Sometimes I walk with music playing in my ears, sometimes I walk reading a book or editing parts of my own writings, and sometimes I walk with no phone, no music, no book – nothing. The later is my favourite – that’s where I get my most inspiring thoughts.

Sometimes when I walk with nothing, I pay conscious attention to sounds, to the music of the streets. To the cars that drive passed, to the birds in the sky, to the machinery and hammering – to the fact that at times you can walk for hours through fairly busy streets and hear almost zero human voices. Yesterday the only voice I heard was my own – when I complimented someone’s teddy-bear-faced dog. Another day it was just a woman siting in a car talking on her phone.

I hear plenty of music – from other people’s ipods – and I do tend to wonder how such a volume will affect their hearing. I even notice that couples walking together don’t say much – at least not as they pass another person. Sometimes you see lips moving from afar, but as you approach they close them tight – I’m not quite sure why. Some people walk with a smile, some people walk with a frown, some people seem happy, some angry, some sad. I throw a smile when it feels appropriate, or some positive energy their way when it doesn’t. Sometimes I get it wrong and I smile and get a frown in return – as if they have never seen a person smile before. And sometimes after the first initial shock, they smile back.

══════

The problem:
Answer these questions from the passage on walking:
(a) Which way of walking does the writer call a favorite?
(b) Whose voice was the only one the writer heard yesterday?
(c) What do couples walking together tend to do as they pass another person?
The material that comes next is taken from a separate source.

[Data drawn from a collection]
══════

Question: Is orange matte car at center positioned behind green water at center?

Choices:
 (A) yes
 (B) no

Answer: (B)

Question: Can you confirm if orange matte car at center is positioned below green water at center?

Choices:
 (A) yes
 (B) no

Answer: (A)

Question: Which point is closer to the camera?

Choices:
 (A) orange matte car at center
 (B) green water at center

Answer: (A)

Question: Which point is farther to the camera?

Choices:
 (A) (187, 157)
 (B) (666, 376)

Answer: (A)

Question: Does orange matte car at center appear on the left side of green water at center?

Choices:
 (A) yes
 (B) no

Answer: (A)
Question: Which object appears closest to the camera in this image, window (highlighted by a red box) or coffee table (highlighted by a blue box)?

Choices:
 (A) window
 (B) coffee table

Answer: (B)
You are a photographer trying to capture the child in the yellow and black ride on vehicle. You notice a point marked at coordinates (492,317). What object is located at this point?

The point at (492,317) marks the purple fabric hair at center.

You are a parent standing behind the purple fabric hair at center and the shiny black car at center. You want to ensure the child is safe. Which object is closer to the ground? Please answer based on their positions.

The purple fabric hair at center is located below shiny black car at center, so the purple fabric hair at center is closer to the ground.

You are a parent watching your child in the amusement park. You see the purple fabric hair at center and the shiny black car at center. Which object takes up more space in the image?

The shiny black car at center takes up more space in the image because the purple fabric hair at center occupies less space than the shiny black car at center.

══════

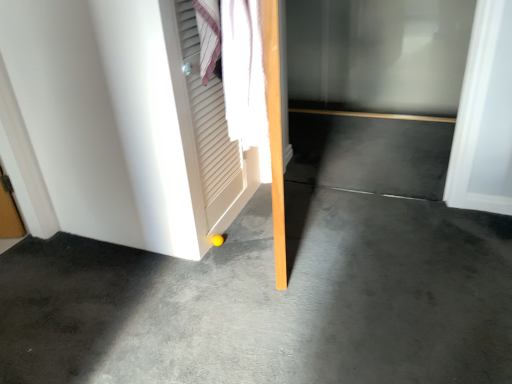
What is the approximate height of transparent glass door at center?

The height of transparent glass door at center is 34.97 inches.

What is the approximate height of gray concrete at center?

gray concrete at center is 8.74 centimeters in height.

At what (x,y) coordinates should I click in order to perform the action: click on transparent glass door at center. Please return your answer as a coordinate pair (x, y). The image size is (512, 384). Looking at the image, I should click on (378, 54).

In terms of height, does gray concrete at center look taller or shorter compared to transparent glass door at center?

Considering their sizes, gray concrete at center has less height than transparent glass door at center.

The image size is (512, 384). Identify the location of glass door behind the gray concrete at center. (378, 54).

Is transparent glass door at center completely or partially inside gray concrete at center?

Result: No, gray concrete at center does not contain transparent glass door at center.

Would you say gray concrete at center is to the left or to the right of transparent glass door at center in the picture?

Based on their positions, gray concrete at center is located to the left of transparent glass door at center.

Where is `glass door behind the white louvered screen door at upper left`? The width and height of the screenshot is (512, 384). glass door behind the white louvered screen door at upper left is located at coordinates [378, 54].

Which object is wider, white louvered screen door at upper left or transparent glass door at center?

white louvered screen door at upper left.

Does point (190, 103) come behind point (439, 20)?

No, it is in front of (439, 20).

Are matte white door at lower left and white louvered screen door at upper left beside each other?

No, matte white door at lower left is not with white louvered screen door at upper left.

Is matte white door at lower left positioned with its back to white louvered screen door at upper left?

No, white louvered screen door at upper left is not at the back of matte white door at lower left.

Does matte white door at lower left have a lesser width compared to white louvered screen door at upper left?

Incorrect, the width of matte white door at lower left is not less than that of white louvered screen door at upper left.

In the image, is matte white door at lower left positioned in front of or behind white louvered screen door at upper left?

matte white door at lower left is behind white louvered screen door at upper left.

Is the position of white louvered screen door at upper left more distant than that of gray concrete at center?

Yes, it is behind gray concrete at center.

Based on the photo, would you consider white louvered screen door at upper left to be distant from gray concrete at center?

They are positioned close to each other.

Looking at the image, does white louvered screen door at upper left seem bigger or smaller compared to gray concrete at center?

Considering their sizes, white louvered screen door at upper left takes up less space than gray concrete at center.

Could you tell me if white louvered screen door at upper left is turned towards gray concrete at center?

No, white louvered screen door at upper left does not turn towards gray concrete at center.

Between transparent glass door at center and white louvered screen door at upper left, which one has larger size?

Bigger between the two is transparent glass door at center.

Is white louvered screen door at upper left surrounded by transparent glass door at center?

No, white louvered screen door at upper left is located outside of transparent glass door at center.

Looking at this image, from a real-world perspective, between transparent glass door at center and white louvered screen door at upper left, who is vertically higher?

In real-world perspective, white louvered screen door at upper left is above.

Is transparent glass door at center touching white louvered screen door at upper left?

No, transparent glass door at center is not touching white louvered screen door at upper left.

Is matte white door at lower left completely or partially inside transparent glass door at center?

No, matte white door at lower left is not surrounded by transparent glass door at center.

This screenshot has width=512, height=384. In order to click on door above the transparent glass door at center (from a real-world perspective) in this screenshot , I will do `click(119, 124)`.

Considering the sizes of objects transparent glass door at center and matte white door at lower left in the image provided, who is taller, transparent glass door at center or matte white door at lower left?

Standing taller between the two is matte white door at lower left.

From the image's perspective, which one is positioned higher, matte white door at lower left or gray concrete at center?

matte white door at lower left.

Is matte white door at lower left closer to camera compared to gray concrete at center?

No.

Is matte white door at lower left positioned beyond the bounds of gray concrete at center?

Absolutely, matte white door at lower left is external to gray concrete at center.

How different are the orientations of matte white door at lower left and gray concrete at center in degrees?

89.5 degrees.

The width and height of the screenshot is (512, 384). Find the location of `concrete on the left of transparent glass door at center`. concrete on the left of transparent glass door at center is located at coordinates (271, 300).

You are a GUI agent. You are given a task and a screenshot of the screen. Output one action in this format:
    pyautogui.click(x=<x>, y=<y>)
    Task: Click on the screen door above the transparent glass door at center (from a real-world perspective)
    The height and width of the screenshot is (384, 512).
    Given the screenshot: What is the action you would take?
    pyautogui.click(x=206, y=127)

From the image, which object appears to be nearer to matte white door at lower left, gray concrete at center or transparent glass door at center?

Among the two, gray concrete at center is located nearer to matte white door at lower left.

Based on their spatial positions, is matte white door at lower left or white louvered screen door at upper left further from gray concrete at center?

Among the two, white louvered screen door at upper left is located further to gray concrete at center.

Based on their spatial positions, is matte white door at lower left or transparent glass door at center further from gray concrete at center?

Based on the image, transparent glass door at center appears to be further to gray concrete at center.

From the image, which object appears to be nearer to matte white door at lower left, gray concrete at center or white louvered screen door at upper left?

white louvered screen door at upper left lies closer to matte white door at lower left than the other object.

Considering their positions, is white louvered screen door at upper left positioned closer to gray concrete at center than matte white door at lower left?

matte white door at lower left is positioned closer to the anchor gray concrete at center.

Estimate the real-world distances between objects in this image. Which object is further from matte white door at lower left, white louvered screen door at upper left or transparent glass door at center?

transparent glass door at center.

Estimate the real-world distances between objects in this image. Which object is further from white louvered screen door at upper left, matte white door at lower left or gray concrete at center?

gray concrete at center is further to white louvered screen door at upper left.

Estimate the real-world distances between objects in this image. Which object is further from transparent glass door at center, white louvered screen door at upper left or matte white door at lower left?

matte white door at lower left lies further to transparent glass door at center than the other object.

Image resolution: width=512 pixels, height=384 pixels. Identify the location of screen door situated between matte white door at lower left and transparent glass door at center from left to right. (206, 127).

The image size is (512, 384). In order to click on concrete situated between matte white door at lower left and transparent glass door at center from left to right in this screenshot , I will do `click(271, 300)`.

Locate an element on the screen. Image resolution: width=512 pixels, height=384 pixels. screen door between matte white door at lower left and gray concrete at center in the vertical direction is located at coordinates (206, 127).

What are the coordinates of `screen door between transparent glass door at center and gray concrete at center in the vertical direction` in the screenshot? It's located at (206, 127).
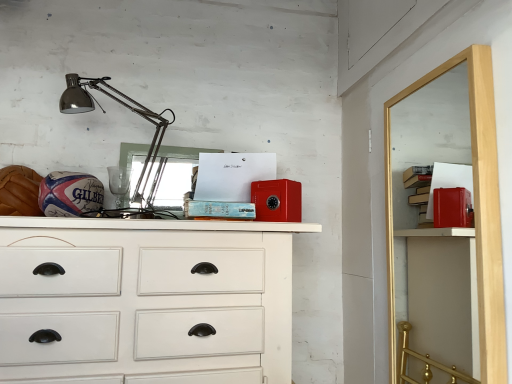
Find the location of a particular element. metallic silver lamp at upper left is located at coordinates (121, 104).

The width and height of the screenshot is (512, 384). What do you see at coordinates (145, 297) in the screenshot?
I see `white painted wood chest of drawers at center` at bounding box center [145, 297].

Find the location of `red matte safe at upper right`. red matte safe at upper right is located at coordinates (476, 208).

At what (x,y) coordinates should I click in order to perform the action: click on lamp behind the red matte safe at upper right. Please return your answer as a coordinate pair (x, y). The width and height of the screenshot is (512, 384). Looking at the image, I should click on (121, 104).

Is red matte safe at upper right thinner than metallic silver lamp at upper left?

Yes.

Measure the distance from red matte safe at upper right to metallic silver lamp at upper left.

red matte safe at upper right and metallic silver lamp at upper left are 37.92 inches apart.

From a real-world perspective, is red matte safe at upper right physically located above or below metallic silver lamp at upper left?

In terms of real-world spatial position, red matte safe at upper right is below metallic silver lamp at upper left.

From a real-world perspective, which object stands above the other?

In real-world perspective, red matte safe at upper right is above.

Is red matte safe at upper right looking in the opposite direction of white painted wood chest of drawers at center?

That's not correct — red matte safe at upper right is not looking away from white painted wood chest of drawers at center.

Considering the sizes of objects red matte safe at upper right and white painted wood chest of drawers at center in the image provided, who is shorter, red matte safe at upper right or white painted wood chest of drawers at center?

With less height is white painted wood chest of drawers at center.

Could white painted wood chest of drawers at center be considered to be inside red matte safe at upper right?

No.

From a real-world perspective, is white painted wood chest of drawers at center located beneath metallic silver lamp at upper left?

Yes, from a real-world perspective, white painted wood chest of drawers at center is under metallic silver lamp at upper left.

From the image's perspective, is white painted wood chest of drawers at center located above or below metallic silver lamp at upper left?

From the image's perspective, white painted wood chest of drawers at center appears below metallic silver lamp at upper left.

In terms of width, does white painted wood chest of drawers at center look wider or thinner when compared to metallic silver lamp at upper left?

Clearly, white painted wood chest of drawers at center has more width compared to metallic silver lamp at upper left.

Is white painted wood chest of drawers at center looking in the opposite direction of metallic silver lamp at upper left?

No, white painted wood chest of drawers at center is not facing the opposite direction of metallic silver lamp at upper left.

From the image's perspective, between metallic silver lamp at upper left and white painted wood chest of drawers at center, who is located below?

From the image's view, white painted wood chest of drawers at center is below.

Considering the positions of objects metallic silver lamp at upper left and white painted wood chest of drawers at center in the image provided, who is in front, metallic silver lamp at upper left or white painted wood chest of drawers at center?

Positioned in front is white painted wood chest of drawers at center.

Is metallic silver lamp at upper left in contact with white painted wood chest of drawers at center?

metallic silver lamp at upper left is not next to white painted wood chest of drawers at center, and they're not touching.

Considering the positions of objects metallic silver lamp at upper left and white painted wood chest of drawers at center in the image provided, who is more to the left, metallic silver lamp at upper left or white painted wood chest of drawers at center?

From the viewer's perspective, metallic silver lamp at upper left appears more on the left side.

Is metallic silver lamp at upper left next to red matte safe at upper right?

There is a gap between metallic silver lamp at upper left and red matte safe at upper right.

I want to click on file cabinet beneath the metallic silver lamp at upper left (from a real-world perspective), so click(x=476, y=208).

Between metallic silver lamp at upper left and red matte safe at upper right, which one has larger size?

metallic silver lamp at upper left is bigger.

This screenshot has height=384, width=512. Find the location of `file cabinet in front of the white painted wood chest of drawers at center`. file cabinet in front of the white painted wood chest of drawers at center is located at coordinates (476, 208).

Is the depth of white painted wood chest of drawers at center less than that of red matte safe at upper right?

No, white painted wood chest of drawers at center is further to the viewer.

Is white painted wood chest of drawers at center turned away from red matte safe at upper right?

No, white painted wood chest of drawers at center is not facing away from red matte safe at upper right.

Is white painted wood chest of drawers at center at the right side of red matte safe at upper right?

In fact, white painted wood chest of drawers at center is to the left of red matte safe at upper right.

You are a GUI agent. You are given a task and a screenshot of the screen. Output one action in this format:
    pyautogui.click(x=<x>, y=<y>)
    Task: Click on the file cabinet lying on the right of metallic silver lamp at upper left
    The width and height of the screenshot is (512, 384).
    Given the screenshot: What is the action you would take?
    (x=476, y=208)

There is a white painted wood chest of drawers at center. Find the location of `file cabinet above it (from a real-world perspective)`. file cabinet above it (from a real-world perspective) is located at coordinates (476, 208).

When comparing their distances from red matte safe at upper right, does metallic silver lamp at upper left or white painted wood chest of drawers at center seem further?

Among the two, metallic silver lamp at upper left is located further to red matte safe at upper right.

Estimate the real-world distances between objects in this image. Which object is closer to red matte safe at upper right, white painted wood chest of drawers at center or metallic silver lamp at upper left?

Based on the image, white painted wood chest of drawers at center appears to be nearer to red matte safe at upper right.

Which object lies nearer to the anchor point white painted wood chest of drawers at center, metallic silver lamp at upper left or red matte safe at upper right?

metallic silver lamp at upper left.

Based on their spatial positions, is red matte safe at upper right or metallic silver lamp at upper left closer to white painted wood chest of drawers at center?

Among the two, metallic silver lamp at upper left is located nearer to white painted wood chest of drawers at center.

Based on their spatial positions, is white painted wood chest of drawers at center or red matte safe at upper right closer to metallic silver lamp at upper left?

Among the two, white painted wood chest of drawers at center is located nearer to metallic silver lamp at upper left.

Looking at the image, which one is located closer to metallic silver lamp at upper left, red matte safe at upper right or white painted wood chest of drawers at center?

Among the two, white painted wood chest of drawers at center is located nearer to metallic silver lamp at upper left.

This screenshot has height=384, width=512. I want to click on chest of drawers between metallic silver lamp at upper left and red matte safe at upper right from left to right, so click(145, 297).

══════

Result:
(a) Walking with no phone, no music, no book: nothing at all.
(b) The writer's own, when complimenting someone's teddy-bear-faced dog.
(c) They don't say much, and lips seen moving from afar close tight as the writer approaches.